PARTS OF THE EXERCISE
a) Reproduce the passage of the Quin Snyder excerpt starting at "Perhaps never in" and ending at "so ... thanks, everybody!)".
b) Pick up the account of Quin Snyder's exit from Mizzou and keep writing from the point where it stops.

Consider this contest the facepalm portion of the M-I-Z... E-R-Y bracket.

Gary Link Fires Quin Snyder

Allegedly, Quin Snyder refused to meet with Mike Alden. Alden had asked him about the possibility of him resigning a year earlier, and he had refused. He had asked Alden and Chancellor Brady Deaton for a vote of confidence before the 2005-06 season had begun, and they had refused. Alden couldn't necessarily fire Snyder because he had two years remaining on his contract, and the buyout would be significant, but by February 2006, Alden and Snyder allegedly had no working relationship whatsoever. And, also allegedly, Snyder was a no-show for any meeting Alden set up between the two. So Alden unleashed his secret weapon: the nicest person in the world, Gary Link.

Link, the "special assistant to the athletic director," went to Snyder's home on a Thursday evening in early February and allegedly informed Snyder that he would not be retained at the end of the season; though most details of the conversation are unknown, Snyder resigned the next day.

Perhaps never in the history of college athletics has an athletic director seen public support so completely disappear (not that he really had any before) despite giving the fanbase exactly what they wanted (in this case, a Snyder ouster). But that's what happened. Within a week, university president Elson Floyd was questioning him, Jon Sundvold was (for what was certainly -- and sadly -- not the last time) publicly sandbagging him, and fans were generating online petitions demanding his resignation.

(Actually, this even led me to officially 'quitting' Tigerboard, which eventually led to my decision to start a Missouri blog, so ... thanks, everybody!)

The Seinfeldian version of this story goes as follows: Mizzou fans demand an end to Quin Snyder's tenure as head basketball coach, Quin Snyder is ousted, yadda yadda yadda, Mizzou fans get even angrier. As details emerged, it made nobody look good, from Snyder (uncooperative employee who refused to go down without a messy public fight) to Alden (couldn't keep an employee in check, sent an underling to said employees house instead of doing it himself) to Floyd (privately backed his athletic director, publicly questioned him) to Link (okay, not really, nothing could make Link look bad) to Sundvold (revealed that he has no problem stabbing Mizzou's athletic director in the back, knowing that his public reputation will never be damaged in the eyes of a good portion of the fanbase, and did so quite a few times over the next few weeks).

SUPPLIED INFORMATION

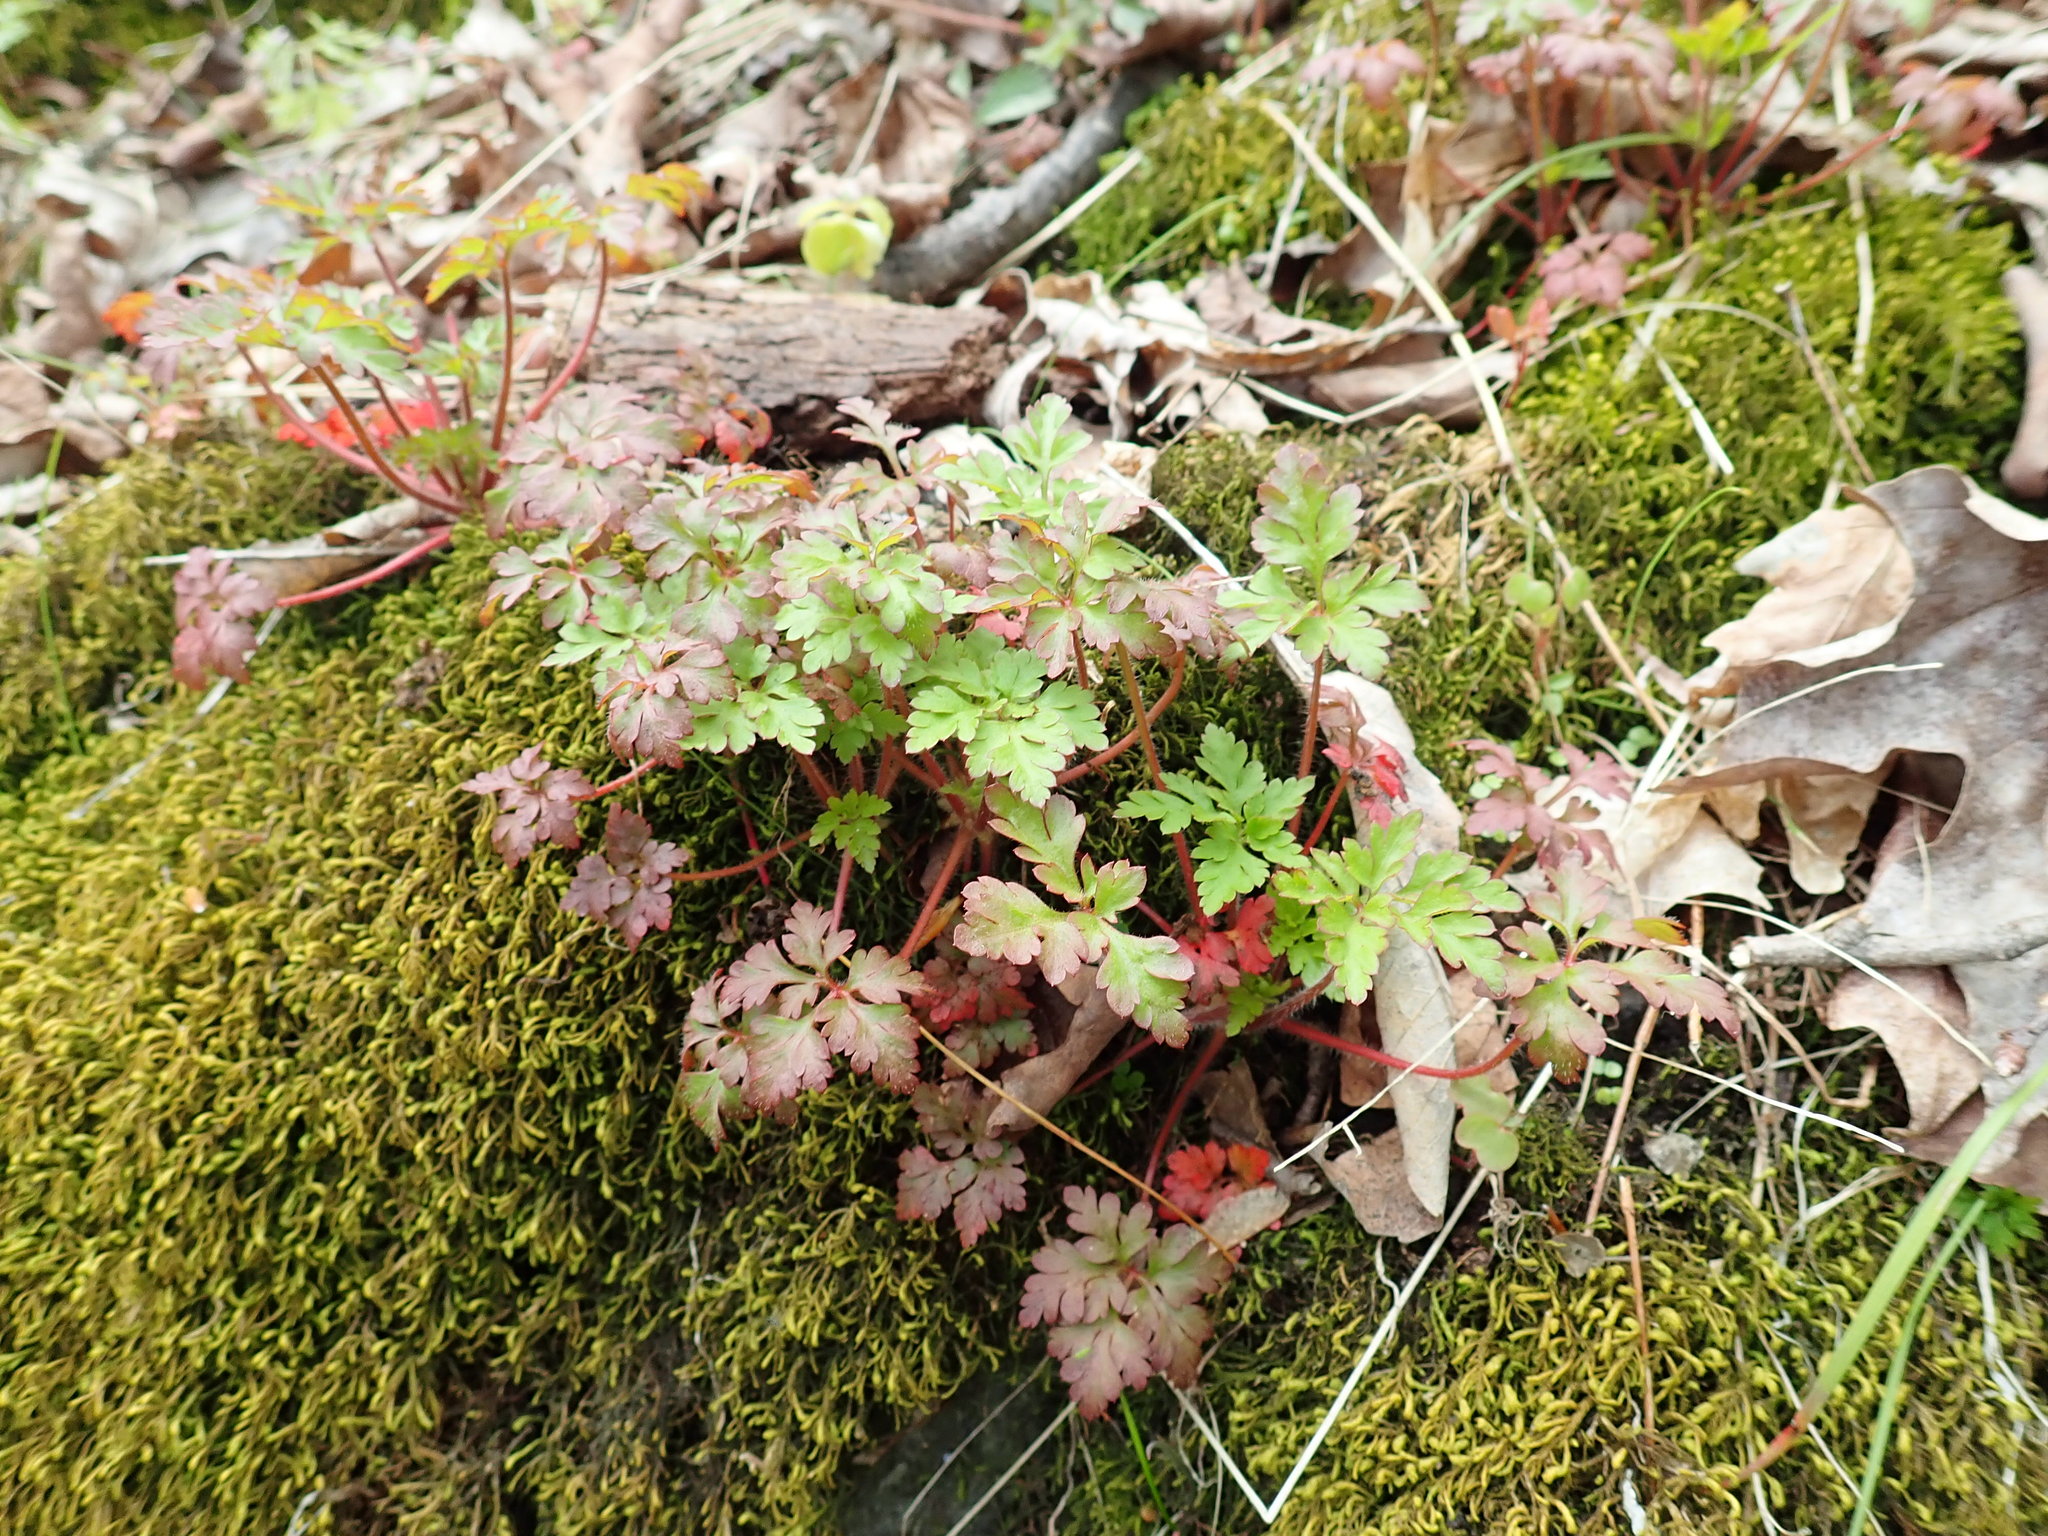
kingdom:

RESULTS FOR THE EXERCISE
a)
Perhaps never in the history of college athletics has an athletic director seen public support so completely disappear (not that he really had any before) despite giving the fanbase exactly what they wanted (in this case, a Snyder ouster). But that's what happened. Within a week, university president Elson Floyd was questioning him, Jon Sundvold was (for what was certainly -- and sadly -- not the last time) publicly sandbagging him, and fans were generating online petitions demanding his resignation.

(Actually, this even led me to officially 'quitting' Tigerboard, which eventually led to my decision to start a Missouri blog, so ... thanks, everybody!)

b)
Though perhaps not the most painful moment on this list, it was almost certainly the least proud moment. Everybody revealed their character flaws, and the Mizzou family had to rebuild itself with less trust than ever before. That the Mizzou family has come back together since then is both miraculous and heart-warming. Few programs have so publicly bottomed out, and few programs have so completely earned the success they have since seen since.

A Young Dynamo Named Ron Prince


Perhaps one of the more enjoyable memes on Rock M Nation is The Beef's hatred of Ron Prince. Down 20+ in Columbia in 2006, in an epic downpour, Prince used all of his timeouts for no real reason to delay the inevitable. Down 20+ in Columbia in 2008, amid freezing temperatures, Prince left his starters in against Missouri's backups to score a couple of worthless touchdowns, uncorking a surprise onside kick in the process, then used all of his timeouts to delay the inevitable. The result: a postgame podcast that included a Beefy rant so good that it got Ron Prince into the M-I-Z... E-R-Y bracket all on its own. Prince certainly didn't earn inclusion in this contest because of the quality of his team's play -- Bill Snyder retired after beating Gary Pinkel approximately 34 consecutive times, then Prince went winless against the Tigers, never coming closer than 17 points. But the hate is strong nonetheless. And entertaining. Strong and entertaining.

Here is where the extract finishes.